[Stored entries]
####################
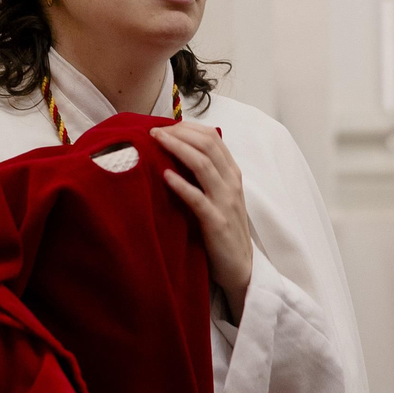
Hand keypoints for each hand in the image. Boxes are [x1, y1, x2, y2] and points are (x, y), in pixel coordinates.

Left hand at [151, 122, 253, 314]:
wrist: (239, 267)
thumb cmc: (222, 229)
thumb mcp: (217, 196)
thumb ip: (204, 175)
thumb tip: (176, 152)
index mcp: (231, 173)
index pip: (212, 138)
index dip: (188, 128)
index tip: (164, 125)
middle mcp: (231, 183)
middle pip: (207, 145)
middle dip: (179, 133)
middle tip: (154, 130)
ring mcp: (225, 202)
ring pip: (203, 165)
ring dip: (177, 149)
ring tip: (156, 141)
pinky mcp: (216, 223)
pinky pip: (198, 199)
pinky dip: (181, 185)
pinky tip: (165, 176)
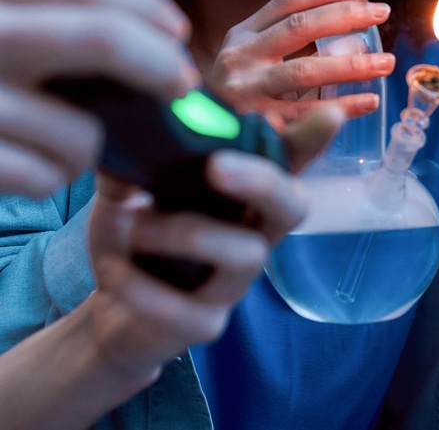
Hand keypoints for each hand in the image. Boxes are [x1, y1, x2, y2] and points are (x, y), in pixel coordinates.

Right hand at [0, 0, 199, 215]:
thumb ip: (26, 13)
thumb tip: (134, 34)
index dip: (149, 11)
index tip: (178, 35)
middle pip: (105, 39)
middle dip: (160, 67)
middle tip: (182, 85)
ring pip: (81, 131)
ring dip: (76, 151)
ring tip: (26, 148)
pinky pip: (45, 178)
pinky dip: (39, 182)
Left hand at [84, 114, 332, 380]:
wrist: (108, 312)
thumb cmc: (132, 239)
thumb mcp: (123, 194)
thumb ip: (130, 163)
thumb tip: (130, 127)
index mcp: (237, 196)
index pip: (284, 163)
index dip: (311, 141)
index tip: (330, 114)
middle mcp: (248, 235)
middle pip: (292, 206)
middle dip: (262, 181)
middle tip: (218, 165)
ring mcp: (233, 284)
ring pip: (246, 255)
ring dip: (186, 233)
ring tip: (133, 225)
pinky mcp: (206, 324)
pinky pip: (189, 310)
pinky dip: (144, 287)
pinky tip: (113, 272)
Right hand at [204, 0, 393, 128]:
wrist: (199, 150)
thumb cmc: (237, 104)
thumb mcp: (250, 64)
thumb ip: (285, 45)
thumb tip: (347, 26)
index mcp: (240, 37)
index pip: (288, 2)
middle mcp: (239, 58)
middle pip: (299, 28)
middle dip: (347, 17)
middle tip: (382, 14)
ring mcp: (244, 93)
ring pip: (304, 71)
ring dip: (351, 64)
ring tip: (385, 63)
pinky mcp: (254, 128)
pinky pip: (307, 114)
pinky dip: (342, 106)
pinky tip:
####################
§ Activity:
What is needed is the exact run of lines from the start of the data through the line with "thumb mcp: (250, 64)", both ends included, minus the pictures.

§ Task solution:
Hand keypoints for each hand in the image. Boxes are [x1, y1, x2, y2] and points are (x, y), in pixel coordinates.

Left hand at [151, 122, 253, 314]:
wrist: (239, 267)
thumb cmc: (222, 229)
thumb mcp: (217, 196)
thumb ip: (204, 175)
thumb tip: (176, 152)
index mcp: (231, 173)
index pip: (212, 138)
index dip: (188, 128)
index tip: (164, 125)
middle mcp: (231, 183)
middle pip: (207, 145)
middle dip: (179, 133)
middle tip: (154, 130)
ring mcp: (225, 202)
ring pip: (203, 165)
ring dip: (177, 149)
ring tip: (156, 141)
pinky mcp: (216, 223)
pinky pip: (198, 199)
pinky dip: (181, 185)
pinky tip: (165, 176)
Hand keypoints for each hand in the image. Boxes are [x1, y1, x2, y2] and points are (x, y), in pixel coordinates.

Right hand at [0, 0, 199, 215]:
thumb ip: (26, 13)
thumb tip: (134, 34)
index dip: (149, 11)
index tip: (178, 35)
middle pip: (105, 39)
middle dip: (160, 67)
middle tip: (182, 85)
ring pip: (81, 131)
ring dip: (76, 151)
ring tip: (26, 148)
pinky pip: (45, 178)
pinky dip: (39, 182)
Left hand at [84, 114, 332, 380]:
wrist: (108, 312)
thumb cmc: (132, 239)
thumb mcp: (123, 194)
thumb ip: (130, 163)
thumb tip: (130, 127)
index mcp: (237, 196)
index pip: (284, 163)
index dip: (311, 141)
index tip: (330, 114)
middle mcp: (248, 235)
middle pip: (292, 206)
middle dip: (262, 181)
middle tip: (218, 165)
ring mcp: (233, 284)
ring pip: (246, 255)
ring dip: (186, 233)
ring tip: (133, 225)
pinky mcp: (206, 324)
pinky pip: (189, 310)
pinky dip: (144, 287)
pinky tip: (113, 272)
Right hand at [204, 0, 393, 128]:
wrist: (199, 150)
thumb cmc: (237, 104)
thumb mcp: (250, 64)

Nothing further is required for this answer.